Series representation for 1/cos x

Question

Why does the summation

\begin{equation*} \frac{1}{\cos x}=\sum_{n=1}^\infty \frac{(-1)^n(2n-1)\pi }{x^2-\left (n-\frac{1}{2}\right )^2\pi^2} \end{equation*}

hold?

Answer 1

You can find such partial fraction expansions given as examples in many texts on complex analysis. For example, you will find a derivation of this series in Example 1 at this link to Markushevich and Silverman's book. It uses "Cauchy's theorem on partial fraction expansions", given a few pages earlier at this link.
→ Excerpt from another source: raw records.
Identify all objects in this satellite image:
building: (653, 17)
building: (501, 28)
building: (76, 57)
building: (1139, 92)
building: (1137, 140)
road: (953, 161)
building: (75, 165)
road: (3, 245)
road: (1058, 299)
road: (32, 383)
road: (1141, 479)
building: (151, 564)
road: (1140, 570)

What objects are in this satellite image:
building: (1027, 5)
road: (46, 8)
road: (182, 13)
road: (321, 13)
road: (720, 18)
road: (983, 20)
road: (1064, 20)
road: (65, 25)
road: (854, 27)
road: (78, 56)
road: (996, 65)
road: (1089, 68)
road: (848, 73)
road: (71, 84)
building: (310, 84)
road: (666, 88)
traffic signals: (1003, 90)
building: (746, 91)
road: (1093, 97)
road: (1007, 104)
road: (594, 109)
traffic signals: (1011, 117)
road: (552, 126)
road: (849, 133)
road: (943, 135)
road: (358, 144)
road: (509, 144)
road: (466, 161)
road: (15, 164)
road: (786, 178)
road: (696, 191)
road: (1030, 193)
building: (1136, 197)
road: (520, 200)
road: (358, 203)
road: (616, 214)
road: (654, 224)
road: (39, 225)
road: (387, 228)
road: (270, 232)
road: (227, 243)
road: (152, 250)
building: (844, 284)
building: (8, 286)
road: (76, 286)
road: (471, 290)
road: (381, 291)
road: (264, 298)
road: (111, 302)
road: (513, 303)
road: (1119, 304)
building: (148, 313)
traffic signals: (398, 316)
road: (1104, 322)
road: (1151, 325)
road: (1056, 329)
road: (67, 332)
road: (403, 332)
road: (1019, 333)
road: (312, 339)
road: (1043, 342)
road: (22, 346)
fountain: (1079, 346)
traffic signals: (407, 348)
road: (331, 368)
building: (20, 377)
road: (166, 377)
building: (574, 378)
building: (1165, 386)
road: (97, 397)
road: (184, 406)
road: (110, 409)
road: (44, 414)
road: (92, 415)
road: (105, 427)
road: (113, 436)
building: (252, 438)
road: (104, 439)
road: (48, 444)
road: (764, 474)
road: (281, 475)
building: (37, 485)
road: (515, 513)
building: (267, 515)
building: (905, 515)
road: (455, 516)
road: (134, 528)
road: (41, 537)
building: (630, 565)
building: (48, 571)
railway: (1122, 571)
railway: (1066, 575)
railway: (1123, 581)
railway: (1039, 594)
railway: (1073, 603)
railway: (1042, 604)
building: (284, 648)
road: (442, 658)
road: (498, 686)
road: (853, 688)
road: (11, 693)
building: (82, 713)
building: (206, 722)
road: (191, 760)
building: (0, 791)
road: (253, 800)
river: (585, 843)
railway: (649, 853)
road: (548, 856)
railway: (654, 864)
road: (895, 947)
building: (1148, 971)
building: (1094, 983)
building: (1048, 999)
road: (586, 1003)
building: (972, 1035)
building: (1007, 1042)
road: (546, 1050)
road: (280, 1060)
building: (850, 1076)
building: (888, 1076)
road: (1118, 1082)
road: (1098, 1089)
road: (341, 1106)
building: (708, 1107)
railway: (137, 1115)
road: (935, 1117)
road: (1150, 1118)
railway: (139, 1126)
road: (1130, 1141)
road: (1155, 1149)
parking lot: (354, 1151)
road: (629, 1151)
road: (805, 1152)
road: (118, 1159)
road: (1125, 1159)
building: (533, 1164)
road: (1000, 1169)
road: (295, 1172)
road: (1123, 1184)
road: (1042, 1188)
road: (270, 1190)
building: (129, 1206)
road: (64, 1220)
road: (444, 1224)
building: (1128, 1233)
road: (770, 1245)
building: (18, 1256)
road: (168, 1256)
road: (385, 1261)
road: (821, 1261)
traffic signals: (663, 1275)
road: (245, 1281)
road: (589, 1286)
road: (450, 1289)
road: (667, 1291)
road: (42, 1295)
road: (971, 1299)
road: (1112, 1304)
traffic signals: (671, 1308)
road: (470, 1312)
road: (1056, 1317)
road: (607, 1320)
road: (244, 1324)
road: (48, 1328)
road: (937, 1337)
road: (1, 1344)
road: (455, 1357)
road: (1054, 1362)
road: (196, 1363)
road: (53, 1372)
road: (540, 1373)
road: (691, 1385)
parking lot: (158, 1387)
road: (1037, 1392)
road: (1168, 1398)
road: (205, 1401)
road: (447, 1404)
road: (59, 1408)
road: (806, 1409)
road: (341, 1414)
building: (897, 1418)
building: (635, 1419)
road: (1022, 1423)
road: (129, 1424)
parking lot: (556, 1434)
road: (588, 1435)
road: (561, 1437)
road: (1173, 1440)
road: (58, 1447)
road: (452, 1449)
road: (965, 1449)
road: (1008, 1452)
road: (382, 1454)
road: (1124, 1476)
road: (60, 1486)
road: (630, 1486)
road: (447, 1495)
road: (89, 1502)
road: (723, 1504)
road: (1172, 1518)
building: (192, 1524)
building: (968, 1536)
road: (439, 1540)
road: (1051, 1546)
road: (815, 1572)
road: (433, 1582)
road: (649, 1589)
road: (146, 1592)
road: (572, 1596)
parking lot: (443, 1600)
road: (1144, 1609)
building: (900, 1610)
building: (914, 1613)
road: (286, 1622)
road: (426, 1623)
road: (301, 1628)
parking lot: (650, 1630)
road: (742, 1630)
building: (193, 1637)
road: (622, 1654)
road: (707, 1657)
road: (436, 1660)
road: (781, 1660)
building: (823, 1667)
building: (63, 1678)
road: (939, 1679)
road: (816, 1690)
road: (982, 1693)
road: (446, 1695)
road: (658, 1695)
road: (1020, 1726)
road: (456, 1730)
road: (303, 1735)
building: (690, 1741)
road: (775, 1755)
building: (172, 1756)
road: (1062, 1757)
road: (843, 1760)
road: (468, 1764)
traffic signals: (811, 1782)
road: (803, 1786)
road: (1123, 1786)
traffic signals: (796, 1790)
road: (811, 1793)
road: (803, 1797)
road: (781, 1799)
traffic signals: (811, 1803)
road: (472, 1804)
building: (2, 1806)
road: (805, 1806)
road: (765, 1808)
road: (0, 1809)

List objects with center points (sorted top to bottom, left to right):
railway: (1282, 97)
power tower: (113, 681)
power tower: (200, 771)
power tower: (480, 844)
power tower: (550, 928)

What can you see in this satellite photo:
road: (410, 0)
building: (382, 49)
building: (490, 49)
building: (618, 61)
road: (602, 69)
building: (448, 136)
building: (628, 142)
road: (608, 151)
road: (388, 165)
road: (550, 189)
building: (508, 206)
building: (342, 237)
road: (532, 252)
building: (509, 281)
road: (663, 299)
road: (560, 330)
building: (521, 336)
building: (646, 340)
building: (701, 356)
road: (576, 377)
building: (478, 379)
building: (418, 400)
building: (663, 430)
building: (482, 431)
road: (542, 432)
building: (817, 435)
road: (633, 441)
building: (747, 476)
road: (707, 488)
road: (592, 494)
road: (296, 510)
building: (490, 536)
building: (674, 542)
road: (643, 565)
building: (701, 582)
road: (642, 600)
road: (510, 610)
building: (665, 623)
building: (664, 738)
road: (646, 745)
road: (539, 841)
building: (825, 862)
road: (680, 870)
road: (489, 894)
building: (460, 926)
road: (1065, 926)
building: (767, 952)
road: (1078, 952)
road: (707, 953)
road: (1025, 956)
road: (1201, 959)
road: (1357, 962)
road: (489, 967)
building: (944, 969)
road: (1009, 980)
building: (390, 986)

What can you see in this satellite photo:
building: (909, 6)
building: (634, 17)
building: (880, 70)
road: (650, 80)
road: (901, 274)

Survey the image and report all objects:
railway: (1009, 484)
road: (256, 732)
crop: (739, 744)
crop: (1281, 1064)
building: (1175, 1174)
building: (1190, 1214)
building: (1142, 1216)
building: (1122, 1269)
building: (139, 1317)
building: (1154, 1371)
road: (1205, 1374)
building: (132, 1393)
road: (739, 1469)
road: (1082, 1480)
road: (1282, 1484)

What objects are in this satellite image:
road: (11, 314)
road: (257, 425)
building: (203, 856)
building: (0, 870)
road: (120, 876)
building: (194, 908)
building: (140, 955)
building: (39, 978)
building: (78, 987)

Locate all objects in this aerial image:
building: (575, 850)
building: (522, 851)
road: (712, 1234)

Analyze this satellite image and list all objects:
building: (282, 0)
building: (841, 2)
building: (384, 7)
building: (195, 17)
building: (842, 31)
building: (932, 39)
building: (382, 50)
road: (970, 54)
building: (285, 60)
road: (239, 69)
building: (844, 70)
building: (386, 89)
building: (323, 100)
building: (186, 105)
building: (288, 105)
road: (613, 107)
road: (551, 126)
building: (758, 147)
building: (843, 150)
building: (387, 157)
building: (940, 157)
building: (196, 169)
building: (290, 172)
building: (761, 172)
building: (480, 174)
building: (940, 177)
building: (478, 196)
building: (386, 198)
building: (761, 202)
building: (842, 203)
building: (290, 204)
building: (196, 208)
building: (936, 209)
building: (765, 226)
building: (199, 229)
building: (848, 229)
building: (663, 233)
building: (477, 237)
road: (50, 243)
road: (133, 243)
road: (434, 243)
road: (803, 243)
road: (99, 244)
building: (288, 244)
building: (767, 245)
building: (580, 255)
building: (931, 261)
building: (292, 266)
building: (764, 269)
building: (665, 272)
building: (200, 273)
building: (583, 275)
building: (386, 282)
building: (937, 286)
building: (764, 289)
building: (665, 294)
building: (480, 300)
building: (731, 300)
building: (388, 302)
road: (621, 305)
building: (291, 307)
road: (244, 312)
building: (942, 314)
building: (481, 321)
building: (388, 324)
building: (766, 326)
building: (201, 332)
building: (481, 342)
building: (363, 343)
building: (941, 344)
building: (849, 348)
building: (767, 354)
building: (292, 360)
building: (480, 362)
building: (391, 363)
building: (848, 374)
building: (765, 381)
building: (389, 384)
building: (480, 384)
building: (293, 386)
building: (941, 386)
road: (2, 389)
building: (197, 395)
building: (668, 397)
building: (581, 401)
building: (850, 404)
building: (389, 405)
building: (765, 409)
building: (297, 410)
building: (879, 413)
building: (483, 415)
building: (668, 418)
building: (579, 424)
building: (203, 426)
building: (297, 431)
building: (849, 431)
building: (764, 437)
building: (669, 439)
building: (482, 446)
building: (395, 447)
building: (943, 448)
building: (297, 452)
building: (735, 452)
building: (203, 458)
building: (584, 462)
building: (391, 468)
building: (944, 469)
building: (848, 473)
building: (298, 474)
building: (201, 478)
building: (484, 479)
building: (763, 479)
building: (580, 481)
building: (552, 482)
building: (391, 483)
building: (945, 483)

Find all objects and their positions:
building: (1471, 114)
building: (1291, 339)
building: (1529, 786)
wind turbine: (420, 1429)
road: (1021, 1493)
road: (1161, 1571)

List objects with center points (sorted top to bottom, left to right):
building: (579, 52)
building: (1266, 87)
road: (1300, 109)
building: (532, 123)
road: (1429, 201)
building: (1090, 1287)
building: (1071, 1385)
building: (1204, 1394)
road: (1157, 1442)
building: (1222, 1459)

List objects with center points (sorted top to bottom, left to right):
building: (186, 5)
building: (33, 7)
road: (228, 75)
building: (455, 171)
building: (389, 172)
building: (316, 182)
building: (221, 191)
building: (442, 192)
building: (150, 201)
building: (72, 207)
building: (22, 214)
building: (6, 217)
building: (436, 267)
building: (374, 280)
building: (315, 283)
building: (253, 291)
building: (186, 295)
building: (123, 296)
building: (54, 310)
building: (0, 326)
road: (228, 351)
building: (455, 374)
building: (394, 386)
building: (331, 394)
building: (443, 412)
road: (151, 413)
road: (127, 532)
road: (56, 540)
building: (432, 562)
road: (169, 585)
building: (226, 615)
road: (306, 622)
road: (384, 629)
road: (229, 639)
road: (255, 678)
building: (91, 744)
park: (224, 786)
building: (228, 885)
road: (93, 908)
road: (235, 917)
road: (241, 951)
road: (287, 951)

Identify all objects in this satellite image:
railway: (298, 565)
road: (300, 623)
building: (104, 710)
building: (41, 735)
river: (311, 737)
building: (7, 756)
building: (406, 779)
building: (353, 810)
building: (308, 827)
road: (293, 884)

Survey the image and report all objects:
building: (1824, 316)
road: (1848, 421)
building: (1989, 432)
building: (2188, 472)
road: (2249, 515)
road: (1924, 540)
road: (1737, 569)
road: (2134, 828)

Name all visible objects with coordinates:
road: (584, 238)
Example 2 gives the series for $\cot$, although from the preview I can't see whether $\tan$ and $\csc$ are included. The analogous series for $\tan$ is derived on Wikipedia. Each of these series can be useful for evaluating numerical series. For example, taking $x=0$ in your series you get $$\frac{\pi}{4}=1-\frac{1}{3}+\frac{1}{5}-\frac{1}{7}+\cdots.$$ And although it is not directly related to your question, I thought I'd add in light of the recent question on evaluating the sum of the reciprocals of the squares that if you take the partial fraction series $$\tan(x) = \sum_{k=0}^{\infty} \frac{-2x}{x^2 - \left(k + \frac{1}{2}\right)^2\pi^2},$$ divide by $x$ and let $x$ go to $0$, rearranging yields $$\frac{\pi^2}{8}=1+\frac{1}{9}+\frac{1}{25}+\frac{1}{49}+\cdots,$$ which in turn (because the sum over the evens is $\frac{1}{4}$ the total sum) leads to $$\frac{\pi^2}{6}=1+\frac{1}{4}+\frac{1}{9}+\frac{1}{16}+\cdots.$$